Humans need to change to avoid violent wildlife encounters: expert
Globe and Mail, July 30, 2010
Shannon Moneo
As B.C. experiences a bizarre season of wildlife-human conflicts, with a rare attack by a black bear and deer being demonized for attacking people and pets, a wildlife ecologist says people need to change.“Humans aren’t particularly good at modifying their behaviour to accommodate wild animals,” said Chris Darimont, a postdoctoral fellow at the University of California, Santa Cruz, and research scientist with the Raincoast Conservation Foundation. “Humans have concluded we hold dominion over wild animals.”
But increasingly, humans are sharing space with mammals such as deer, who are in effect food migrants, following what Mr. Darimont refers to as “delicious things in gardens and lawns.” Unpleasant incidents occur when humans push the instinctive buttons that animals have for dealing with predators, Mr. Darimont said from his Victoria office.
One example occurred on July 20, when a woman in Victoria went for a walk with her medium-sized mutt and saw a doe with three fawns. She cautiously kept moving, but the doe charged and later stomped on her dog, who wasn’t badly injured. To the doe, the dog was a wolf, and thus a threat to her fawns, so naturally she displayed anti-predator behaviour, Mr. Darimont said.
“We don’t think of deer as aggressors,” he said. “We think of them as big-eyed creatures.” When they attack, it’s completely unexpected, eliciting a raw response that harkens back to human evolutionary memories of being both predator and prey, Mr. Darimont explained.
In Cranbrook, a doe attacked a dog in June, and earlier this month a newspaper carrier was left with a black eye after a deer encounter. The eastern B.C. community, as well as neighbouring Kimberly, are polling their residents to see what should be done, with a cull as one solution. In Victoria and Nanaimo, residents have also been calling for deer culls due to the damage the animals are doing to gardens.
According to Ministry of Environment spokesperson Angie Poss, a cull is only one method. Repellents, landscaping alternatives and fencing are other possibilities. Population reduction strategies such as capture-and-relocate programs and fertility-control strategies are other options.
But eliminating deer from urban settings won’t be easy, Mr. Darimont said. The easily accessible, nutritious food found in yards, along with a loss of predators, are sustaining urbanized deer.
“The only default is to modify our behaviour to avoid encounters,” he said. “Fence our gardens better, don’t let dogs approach deer.”
Other animals are also losing their natural habitats. A 2004 Journal of Bioscience study reported that in North America, grey wolves have lost 42 per cent of their range, cougars have lost 36 per cent, grizzly bears 53 per cent and black bears 39 per cent.
In the case of the recent black-bear attack, a Vancouver Island man had been sleeping outside under a tarpaulin near Port Alberni, even though a bear had been spotted around the campsite three days earlier when food was briefly left out.

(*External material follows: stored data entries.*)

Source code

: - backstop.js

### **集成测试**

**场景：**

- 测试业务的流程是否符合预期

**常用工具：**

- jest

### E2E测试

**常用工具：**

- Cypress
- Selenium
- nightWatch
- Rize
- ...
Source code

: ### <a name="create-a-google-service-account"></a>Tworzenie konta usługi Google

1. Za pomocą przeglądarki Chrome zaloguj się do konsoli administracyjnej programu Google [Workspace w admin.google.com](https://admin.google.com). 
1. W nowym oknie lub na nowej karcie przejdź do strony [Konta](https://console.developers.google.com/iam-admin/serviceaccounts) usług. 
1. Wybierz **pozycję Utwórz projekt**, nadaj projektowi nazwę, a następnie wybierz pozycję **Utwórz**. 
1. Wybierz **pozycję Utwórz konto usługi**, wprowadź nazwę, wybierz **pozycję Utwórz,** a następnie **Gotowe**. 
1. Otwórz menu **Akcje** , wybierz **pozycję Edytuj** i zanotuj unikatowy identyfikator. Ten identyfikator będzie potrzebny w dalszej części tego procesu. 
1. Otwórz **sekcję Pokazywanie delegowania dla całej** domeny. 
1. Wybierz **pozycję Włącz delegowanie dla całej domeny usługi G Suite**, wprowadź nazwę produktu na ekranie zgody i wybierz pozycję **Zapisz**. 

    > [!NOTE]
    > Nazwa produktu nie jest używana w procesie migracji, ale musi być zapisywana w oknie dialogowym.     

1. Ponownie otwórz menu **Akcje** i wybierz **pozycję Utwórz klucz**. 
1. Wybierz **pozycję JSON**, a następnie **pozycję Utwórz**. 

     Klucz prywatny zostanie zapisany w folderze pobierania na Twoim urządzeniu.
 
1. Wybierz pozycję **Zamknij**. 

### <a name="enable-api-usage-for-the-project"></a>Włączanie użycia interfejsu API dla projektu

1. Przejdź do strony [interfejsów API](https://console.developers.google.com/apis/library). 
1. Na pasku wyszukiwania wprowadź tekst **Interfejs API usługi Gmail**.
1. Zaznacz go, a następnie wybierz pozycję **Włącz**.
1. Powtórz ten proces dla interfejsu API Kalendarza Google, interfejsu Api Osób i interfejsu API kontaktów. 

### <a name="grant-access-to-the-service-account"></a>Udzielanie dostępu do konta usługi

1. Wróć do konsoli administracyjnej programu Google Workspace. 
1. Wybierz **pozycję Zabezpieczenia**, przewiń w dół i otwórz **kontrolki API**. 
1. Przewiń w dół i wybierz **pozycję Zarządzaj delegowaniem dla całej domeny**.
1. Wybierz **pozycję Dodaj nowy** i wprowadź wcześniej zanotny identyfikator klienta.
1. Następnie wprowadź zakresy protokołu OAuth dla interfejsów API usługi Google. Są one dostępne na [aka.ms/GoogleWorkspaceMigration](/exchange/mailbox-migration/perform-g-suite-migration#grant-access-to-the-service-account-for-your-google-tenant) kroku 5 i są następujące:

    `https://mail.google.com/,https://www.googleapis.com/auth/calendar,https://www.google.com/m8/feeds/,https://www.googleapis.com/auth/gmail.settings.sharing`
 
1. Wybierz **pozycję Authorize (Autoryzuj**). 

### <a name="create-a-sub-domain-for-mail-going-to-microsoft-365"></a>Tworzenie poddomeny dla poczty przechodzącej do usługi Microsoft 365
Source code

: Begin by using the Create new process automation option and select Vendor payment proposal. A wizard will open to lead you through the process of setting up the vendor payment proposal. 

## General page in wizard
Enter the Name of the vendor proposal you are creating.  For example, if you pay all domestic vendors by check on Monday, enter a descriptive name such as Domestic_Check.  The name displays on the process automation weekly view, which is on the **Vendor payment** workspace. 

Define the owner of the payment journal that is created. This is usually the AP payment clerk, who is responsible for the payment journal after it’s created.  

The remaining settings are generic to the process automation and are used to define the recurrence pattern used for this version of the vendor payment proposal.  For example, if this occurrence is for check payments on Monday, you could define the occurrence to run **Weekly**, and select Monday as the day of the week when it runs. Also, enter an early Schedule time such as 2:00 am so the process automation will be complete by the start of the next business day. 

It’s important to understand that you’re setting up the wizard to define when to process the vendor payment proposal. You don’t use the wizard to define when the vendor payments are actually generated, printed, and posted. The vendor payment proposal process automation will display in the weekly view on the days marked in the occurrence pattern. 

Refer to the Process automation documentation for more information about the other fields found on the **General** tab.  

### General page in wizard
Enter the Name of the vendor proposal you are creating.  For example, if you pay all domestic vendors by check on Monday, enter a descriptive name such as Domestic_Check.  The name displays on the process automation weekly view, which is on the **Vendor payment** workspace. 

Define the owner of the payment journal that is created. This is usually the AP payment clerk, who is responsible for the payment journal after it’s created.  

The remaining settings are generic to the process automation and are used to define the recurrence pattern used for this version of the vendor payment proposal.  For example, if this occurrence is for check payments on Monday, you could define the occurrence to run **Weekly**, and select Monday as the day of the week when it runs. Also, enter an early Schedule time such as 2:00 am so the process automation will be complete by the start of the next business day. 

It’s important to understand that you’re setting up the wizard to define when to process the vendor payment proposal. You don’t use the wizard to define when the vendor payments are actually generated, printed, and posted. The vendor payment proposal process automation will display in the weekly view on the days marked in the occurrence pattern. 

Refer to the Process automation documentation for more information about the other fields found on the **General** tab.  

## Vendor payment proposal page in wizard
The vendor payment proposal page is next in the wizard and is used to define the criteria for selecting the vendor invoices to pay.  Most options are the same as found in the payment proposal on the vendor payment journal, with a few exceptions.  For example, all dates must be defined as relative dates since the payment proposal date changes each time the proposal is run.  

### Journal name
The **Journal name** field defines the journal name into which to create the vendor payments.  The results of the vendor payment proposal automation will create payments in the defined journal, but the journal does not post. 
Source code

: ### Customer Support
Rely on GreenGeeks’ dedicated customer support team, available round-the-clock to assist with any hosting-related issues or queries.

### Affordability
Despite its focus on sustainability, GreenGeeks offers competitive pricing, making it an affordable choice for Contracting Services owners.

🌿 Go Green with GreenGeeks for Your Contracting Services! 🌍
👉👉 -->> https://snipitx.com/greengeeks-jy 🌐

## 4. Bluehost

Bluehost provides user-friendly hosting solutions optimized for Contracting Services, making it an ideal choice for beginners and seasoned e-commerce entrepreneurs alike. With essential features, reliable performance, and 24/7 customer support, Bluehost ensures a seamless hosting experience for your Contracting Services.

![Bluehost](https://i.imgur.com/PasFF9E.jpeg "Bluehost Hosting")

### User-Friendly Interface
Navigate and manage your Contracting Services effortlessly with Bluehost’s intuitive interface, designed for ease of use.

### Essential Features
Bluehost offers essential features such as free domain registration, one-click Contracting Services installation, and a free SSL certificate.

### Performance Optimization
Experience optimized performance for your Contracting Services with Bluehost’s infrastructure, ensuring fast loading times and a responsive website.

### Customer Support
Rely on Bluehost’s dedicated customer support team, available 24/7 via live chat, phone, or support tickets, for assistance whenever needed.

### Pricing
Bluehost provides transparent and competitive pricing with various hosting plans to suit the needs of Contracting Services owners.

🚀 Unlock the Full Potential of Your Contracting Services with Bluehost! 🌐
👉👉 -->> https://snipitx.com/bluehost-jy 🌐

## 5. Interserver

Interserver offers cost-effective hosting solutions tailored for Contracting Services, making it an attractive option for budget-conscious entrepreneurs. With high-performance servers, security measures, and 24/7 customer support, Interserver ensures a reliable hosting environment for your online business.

“If the camper had knowledge of a bear hanging around in camp, it’s likely not a wise thing to be sleeping outside,” Mr. Darimont said. “If the bear was hanging around camp, that bear had access to food before the event occurred.”
The attack on the sleeping camper, which left the man with head wounds requiring plastic surgery, as well as other wounds, was only the second ever on Vancouver Island by a black bear that resulted in injury. Mr. Darimont suspects the male, 68-kilogram bear may have mistaken the man for a deer.